The oil kept dripping — to the point where Pearce was giving away vials of it to visitors.
They estimate around 80% of the people who come to the regular Dalton services are new visitors. They estimate they handed out around 350,000 free vials of oil from the more than 400 gallons the book has produced.
Normally, this is where these kinds of stories end. Local newspapers never test the oil. They never question it. They just print what the Christians tell them, as if the oil must be magical. It’s infuriating.
But not this time.
As it turns out, the day after the Times Free Press published that story, the reporter got an unusual tip.
The next day, someone contacted the newspaper saying Pearce was a regular customer at the Tractor Supply store in Dalton. The person said Pearce often bought large amounts of mineral oil — a clear oil similar in appearance to the oil Pearce claims is coming from his Bible.
In December 2019, two Dalton Tractor Supply managers visually identified Pearce and said he consistently bought gallons of mineral oil.
Holy shit. All they would need to do is analyze the mineral oil sold at the store and compare it to one of the vials of biblical oil Pearce was giving away…
AND THAT’S EXACTLY WHAT THEY DID!
The Times Free Press then paid for a series of chemical analyses by the University of Tennessee at Chattanooga, comparing samples of the oil Pearce hands out with the chemical structure of mineral oil and comparing Pearce’s oil with the Ideal brand mineral oil sold at Tractor Supply.
The tests found Pearce’s oil is petroleum-derived and the results “strongly suggest that the oil sample is mineral oil,” according to the analysis. The second test, comparing the chemical composition of Pearce’s oil to the product sold at Tractor Supply, found a nearly exact match.
Confronted with those results, Pearce denied everything. Of course he did. Christians these days aren’t known for telling the truth.
Pearce said the managers at Tractor Supply are lying. He and Taylor repeated they do not have to defend their work, something they said in November.

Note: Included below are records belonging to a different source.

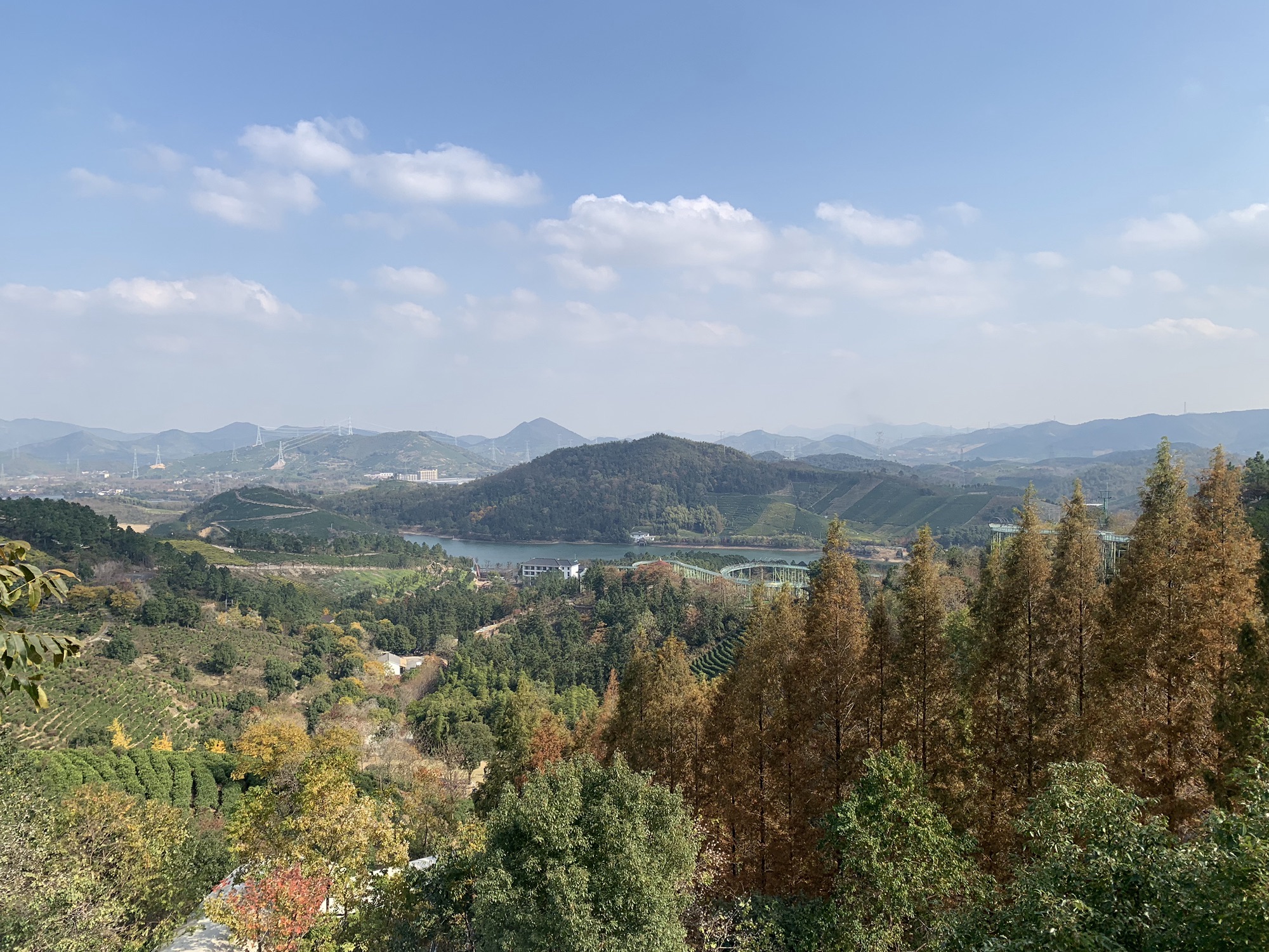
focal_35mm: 26
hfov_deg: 67.3
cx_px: 634
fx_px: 953
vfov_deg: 53.1
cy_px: 476
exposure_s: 1/2033
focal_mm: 4.25
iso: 25
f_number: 1.8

“Everything we do is in the light,” Taylor said. “I don’t know how we could defend it other than it just comes up out of the Bible.”
That was in December.
Pearce and his team have since posted this update on their website:
The Bible has not produced any oil since January 10th of this new year. The flow has paused before, even for a week or so, and is not always consistent, but at this point it has been almost a month and has not restarted. After today, February 4, 2020, we will not be able to distribute oil. If the oil resumes its flow, we will resume distribution.
That’s a really weird way to say “We’re frauds.”
Massey, the journalist, writes that Pearce and Co. haven’t talked about this during the church’s weekly gatherings “or when speaking to the Times Free Press nearly two weeks later.”
But after last night’s service, the church has canceled all future gatherings in Dalton. Or as they put it, “We are taking a short break from the prayer meetings to rest, pray and seek the Lord as to which direction we feel He is leading us at this time.”
It’s remarkable that a newspaper reported on a local Christian “miracle” and had the good sense to follow up on evidence that it was all a giant scam. Seriously, go subscribe to the paper as a sign of appreciation.
If only everyone could be this skeptical about Christians’ claims of “miracles.” They’re always a hoax. It’s just a matter of figuring out how.